**PROBLEM:** Please work out how many lines in the records below include the word "shoulder", and reply with that number only.

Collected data

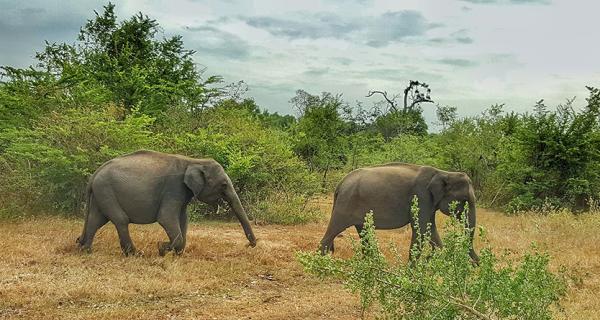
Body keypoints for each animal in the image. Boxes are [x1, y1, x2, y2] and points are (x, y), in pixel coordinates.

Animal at [75, 149, 255, 256]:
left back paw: (85, 250)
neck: (193, 161)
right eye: (223, 185)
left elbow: (183, 219)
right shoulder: (173, 188)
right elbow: (166, 218)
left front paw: (174, 252)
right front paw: (161, 247)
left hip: (101, 193)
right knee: (120, 220)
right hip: (106, 190)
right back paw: (135, 254)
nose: (249, 245)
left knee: (96, 220)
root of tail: (95, 174)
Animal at [318, 162, 478, 262]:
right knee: (335, 229)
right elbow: (420, 230)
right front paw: (411, 272)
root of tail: (340, 183)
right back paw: (323, 263)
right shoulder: (421, 197)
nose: (477, 263)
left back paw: (371, 263)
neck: (443, 173)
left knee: (363, 232)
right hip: (345, 204)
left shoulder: (429, 203)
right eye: (465, 200)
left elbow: (430, 230)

**RESPONSE AREA:** 3